WHAT THE TASK REQUIRES
Rewrite the lines of all the rows below as a numbered list, leaving out blank lines.

AVAILABLE DATA
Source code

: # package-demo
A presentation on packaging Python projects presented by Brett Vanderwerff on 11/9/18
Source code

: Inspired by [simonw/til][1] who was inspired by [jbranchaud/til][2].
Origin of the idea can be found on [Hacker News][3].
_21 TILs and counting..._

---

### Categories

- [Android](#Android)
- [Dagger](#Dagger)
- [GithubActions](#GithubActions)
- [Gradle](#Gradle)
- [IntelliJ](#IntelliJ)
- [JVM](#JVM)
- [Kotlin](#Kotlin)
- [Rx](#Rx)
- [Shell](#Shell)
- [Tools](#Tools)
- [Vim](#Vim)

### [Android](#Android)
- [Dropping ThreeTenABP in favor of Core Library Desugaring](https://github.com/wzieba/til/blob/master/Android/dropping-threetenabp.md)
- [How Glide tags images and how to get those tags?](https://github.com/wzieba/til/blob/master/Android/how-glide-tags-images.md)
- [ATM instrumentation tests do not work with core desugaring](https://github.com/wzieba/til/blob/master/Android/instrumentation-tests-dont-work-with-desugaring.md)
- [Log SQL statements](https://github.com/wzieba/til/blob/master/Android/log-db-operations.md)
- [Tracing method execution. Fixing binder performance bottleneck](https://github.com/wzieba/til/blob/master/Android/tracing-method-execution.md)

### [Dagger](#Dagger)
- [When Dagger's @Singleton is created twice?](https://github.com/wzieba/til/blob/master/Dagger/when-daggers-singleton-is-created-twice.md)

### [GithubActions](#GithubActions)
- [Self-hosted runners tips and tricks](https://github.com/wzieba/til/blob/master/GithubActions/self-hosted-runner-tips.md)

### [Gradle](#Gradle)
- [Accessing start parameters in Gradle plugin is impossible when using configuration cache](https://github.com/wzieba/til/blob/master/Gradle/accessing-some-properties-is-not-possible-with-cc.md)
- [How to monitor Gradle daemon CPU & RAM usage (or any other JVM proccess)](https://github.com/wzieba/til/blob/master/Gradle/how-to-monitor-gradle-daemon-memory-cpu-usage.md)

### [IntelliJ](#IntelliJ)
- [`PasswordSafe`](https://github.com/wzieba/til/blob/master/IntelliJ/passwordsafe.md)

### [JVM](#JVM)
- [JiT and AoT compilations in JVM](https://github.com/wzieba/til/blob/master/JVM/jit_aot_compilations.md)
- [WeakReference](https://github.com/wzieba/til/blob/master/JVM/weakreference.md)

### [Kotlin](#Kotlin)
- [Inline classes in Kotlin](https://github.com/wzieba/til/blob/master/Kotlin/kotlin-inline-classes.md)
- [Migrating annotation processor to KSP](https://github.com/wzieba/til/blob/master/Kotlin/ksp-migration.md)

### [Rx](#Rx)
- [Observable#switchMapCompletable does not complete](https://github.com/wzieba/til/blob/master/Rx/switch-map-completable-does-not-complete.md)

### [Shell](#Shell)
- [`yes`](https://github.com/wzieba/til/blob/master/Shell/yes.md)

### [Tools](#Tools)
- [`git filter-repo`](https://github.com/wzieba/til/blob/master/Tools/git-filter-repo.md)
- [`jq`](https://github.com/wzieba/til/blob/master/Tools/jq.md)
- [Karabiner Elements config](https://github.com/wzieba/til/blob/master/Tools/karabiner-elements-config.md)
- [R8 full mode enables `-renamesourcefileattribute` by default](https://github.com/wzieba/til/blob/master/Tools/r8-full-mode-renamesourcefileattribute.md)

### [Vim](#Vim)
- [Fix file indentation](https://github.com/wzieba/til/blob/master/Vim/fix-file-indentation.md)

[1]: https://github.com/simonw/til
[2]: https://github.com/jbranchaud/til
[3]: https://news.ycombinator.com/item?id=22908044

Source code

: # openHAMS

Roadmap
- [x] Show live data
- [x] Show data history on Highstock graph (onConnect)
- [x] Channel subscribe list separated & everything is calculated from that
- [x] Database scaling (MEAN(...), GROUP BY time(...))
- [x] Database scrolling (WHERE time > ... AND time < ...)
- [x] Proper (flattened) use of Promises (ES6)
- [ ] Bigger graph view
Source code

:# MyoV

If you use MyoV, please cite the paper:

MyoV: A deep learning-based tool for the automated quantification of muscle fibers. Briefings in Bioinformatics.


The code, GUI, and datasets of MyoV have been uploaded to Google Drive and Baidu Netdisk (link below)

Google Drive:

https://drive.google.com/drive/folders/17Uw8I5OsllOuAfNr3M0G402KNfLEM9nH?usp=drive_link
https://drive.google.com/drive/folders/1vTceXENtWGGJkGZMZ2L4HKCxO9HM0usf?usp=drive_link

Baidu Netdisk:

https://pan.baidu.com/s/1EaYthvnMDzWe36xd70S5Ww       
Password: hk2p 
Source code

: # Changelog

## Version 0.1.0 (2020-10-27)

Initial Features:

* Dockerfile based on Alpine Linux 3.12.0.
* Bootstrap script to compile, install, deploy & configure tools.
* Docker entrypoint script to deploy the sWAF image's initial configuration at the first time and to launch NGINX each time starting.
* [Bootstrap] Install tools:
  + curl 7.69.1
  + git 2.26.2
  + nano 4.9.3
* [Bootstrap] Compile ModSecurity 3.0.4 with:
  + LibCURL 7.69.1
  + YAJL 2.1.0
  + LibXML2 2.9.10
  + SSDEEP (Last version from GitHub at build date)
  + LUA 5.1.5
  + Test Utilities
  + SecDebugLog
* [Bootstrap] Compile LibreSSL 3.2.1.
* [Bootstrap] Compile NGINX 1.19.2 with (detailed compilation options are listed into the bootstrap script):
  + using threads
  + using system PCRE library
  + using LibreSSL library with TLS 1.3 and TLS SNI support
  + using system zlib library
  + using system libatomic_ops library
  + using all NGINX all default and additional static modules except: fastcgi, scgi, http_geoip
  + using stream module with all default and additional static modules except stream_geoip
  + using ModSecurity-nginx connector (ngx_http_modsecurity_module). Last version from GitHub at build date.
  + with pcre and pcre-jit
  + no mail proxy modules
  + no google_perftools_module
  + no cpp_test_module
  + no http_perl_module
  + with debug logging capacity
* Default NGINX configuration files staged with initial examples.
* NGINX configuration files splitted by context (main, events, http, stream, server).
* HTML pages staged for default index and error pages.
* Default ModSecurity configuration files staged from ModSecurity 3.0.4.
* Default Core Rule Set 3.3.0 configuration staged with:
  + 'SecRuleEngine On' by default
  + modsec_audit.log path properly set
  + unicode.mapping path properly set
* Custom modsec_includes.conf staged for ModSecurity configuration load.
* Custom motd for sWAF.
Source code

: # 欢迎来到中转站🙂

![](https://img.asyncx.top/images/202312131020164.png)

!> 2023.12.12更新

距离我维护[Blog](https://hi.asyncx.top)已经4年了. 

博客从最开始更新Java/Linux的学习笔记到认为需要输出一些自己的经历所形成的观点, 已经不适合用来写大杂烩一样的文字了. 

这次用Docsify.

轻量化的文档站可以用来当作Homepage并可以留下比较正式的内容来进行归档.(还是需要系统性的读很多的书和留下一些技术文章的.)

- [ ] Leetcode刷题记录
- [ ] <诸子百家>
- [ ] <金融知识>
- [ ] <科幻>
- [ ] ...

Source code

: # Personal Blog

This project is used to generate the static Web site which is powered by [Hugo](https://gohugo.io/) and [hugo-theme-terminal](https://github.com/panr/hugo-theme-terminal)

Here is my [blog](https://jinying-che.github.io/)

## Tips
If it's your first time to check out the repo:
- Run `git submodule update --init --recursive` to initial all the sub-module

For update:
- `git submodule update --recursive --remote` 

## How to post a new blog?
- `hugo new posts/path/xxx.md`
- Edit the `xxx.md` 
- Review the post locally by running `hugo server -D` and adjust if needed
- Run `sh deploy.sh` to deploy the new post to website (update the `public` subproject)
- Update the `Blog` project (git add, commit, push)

OUTPUT OF THE EXERCISE
1. Source code
2. : # package-demo
3. A presentation on packaging Python projects presented by Brett Vanderwerff on 11/9/18
4. Source code
5. : Inspired by [simonw/til][1] who was inspired by [jbranchaud/til][2].
6. Origin of the idea can be found on [Hacker News][3].
7. _21 TILs and counting..._
8. ---
9. ### Categories
10. - [Android](#Android)
11. - [Dagger](#Dagger)
12. - [GithubActions](#GithubActions)
13. - [Gradle](#Gradle)
14. - [IntelliJ](#IntelliJ)
15. - [JVM](#JVM)
16. - [Kotlin](#Kotlin)
17. - [Rx](#Rx)
18. - [Shell](#Shell)
19. - [Tools](#Tools)
20. - [Vim](#Vim)
21. ### [Android](#Android)
22. - [Dropping ThreeTenABP in favor of Core Library Desugaring](https://github.com/wzieba/til/blob/master/Android/dropping-threetenabp.md)
23. - [How Glide tags images and how to get those tags?](https://github.com/wzieba/til/blob/master/Android/how-glide-tags-images.md)
24. - [ATM instrumentation tests do not work with core desugaring](https://github.com/wzieba/til/blob/master/Android/instrumentation-tests-dont-work-with-desugaring.md)
25. - [Log SQL statements](https://github.com/wzieba/til/blob/master/Android/log-db-operations.md)
26. - [Tracing method execution. Fixing binder performance bottleneck](https://github.com/wzieba/til/blob/master/Android/tracing-method-execution.md)
27. ### [Dagger](#Dagger)
28. - [When Dagger's @Singleton is created twice?](https://github.com/wzieba/til/blob/master/Dagger/when-daggers-singleton-is-created-twice.md)
29. ### [GithubActions](#GithubActions)
30. - [Self-hosted runners tips and tricks](https://github.com/wzieba/til/blob/master/GithubActions/self-hosted-runner-tips.md)
31. ### [Gradle](#Gradle)
32. - [Accessing start parameters in Gradle plugin is impossible when using configuration cache](https://github.com/wzieba/til/blob/master/Gradle/accessing-some-properties-is-not-possible-with-cc.md)
33. - [How to monitor Gradle daemon CPU & RAM usage (or any other JVM proccess)](https://github.com/wzieba/til/blob/master/Gradle/how-to-monitor-gradle-daemon-memory-cpu-usage.md)
34. ### [IntelliJ](#IntelliJ)
35. - [`PasswordSafe`](https://github.com/wzieba/til/blob/master/IntelliJ/passwordsafe.md)
36. ### [JVM](#JVM)
37. - [JiT and AoT compilations in JVM](https://github.com/wzieba/til/blob/master/JVM/jit_aot_compilations.md)
38. - [WeakReference](https://github.com/wzieba/til/blob/master/JVM/weakreference.md)
39. ### [Kotlin](#Kotlin)
40. - [Inline classes in Kotlin](https://github.com/wzieba/til/blob/master/Kotlin/kotlin-inline-classes.md)
41. - [Migrating annotation processor to KSP](https://github.com/wzieba/til/blob/master/Kotlin/ksp-migration.md)
42. ### [Rx](#Rx)
43. - [Observable#switchMapCompletable does not complete](https://github.com/wzieba/til/blob/master/Rx/switch-map-completable-does-not-complete.md)
44. ### [Shell](#Shell)
45. - [`yes`](https://github.com/wzieba/til/blob/master/Shell/yes.md)
46. ### [Tools](#Tools)
47. - [`git filter-repo`](https://github.com/wzieba/til/blob/master/Tools/git-filter-repo.md)
48. - [`jq`](https://github.com/wzieba/til/blob/master/Tools/jq.md)
49. - [Karabiner Elements config](https://github.com/wzieba/til/blob/master/Tools/karabiner-elements-config.md)
50. - [R8 full mode enables `-renamesourcefileattribute` by default](https://github.com/wzieba/til/blob/master/Tools/r8-full-mode-renamesourcefileattribute.md)
51. ### [Vim](#Vim)
52. - [Fix file indentation](https://github.com/wzieba/til/blob/master/Vim/fix-file-indentation.md)
53. [1]: https://github.com/simonw/til
54. [2]: https://github.com/jbranchaud/til
55. [3]: https://news.ycombinator.com/item?id=22908044
56. Source code
57. : # openHAMS
58. Roadmap
59. - [x] Show live data
60. - [x] Show data history on Highstock graph (onConnect)
61. - [x] Channel subscribe list separated & everything is calculated from that
62. - [x] Database scaling (MEAN(...), GROUP BY time(...))
63. - [x] Database scrolling (WHERE time > ... AND time < ...)
64. - [x] Proper (flattened) use of Promises (ES6)
65. - [ ] Bigger graph view
66. Source code
67. :# MyoV
68. If you use MyoV, please cite the paper:
69. MyoV: A deep learning-based tool for the automated quantification of muscle fibers. Briefings in Bioinformatics.
70. The code, GUI, and datasets of MyoV have been uploaded to Google Drive and Baidu Netdisk (link below)
71. Google Drive:
72. https://drive.google.com/drive/folders/17Uw8I5OsllOuAfNr3M0G402KNfLEM9nH?usp=drive_link
73. https://drive.google.com/drive/folders/1vTceXENtWGGJkGZMZ2L4HKCxO9HM0usf?usp=drive_link
74. Baidu Netdisk:
75. https://pan.baidu.com/s/1EaYthvnMDzWe36xd70S5Ww       
76. Password: hk2p 
77. Source code
78. : # Changelog
79. ## Version 0.1.0 (2020-10-27)
80. Initial Features:
81. * Dockerfile based on Alpine Linux 3.12.0.
82. * Bootstrap script to compile, install, deploy & configure tools.
83. * Docker entrypoint script to deploy the sWAF image's initial configuration at the first time and to launch NGINX each time starting.
84. * [Bootstrap] Install tools:
85.   + curl 7.69.1
86.   + git 2.26.2
87.   + nano 4.9.3
88. * [Bootstrap] Compile ModSecurity 3.0.4 with:
89.   + LibCURL 7.69.1
90.   + YAJL 2.1.0
91.   + LibXML2 2.9.10
92.   + SSDEEP (Last version from GitHub at build date)
93.   + LUA 5.1.5
94.   + Test Utilities
95.   + SecDebugLog
96. * [Bootstrap] Compile LibreSSL 3.2.1.
97. * [Bootstrap] Compile NGINX 1.19.2 with (detailed compilation options are listed into the bootstrap script):
98.   + using threads
99.   + using system PCRE library
100.   + using LibreSSL library with TLS 1.3 and TLS SNI support
101.   + using system zlib library
102.   + using system libatomic_ops library
103.   + using all NGINX all default and additional static modules except: fastcgi, scgi, http_geoip
104.   + using stream module with all default and additional static modules except stream_geoip
105.   + using ModSecurity-nginx connector (ngx_http_modsecurity_module). Last version from GitHub at build date.
106.   + with pcre and pcre-jit
107.   + no mail proxy modules
108.   + no google_perftools_module
109.   + no cpp_test_module
110.   + no http_perl_module
111.   + with debug logging capacity
112. * Default NGINX configuration files staged with initial examples.
113. * NGINX configuration files splitted by context (main, events, http, stream, server).
114. * HTML pages staged for default index and error pages.
115. * Default ModSecurity configuration files staged from ModSecurity 3.0.4.
116. * Default Core Rule Set 3.3.0 configuration staged with:
117.   + 'SecRuleEngine On' by default
118.   + modsec_audit.log path properly set
119.   + unicode.mapping path properly set
120. * Custom modsec_includes.conf staged for ModSecurity configuration load.
121. * Custom motd for sWAF.
122. Source code
123. : # 欢迎来到中转站🙂
124. ![](https://img.asyncx.top/images/202312131020164.png)
125. !> 2023.12.12更新
126. 距离我维护[Blog](https://hi.asyncx.top)已经4年了. 
127. 博客从最开始更新Java/Linux的学习笔记到认为需要输出一些自己的经历所形成的观点, 已经不适合用来写大杂烩一样的文字了. 
128. 这次用Docsify.
129. 轻量化的文档站可以用来当作Homepage并可以留下比较正式的内容来进行归档.(还是需要系统性的读很多的书和留下一些技术文章的.)
130. - [ ] Leetcode刷题记录
131. - [ ] <诸子百家>
132. - [ ] <金融知识>
133. - [ ] <科幻>
134. - [ ] ...
135. Source code
136. : # Personal Blog
137. This project is used to generate the static Web site which is powered by [Hugo](https://gohugo.io/) and [hugo-theme-terminal](https://github.com/panr/hugo-theme-terminal)
138. Here is my [blog](https://jinying-che.github.io/)
139. ## Tips
140. If it's your first time to check out the repo:
141. - Run `git submodule update --init --recursive` to initial all the sub-module
142. For update:
143. - `git submodule update --recursive --remote` 
144. ## How to post a new blog?
145. - `hugo new posts/path/xxx.md`
146. - Edit the `xxx.md` 
147. - Review the post locally by running `hugo server -D` and adjust if needed
148. - Run `sh deploy.sh` to deploy the new post to website (update the `public` subproject)
149. - Update the `Blog` project (git add, commit, push)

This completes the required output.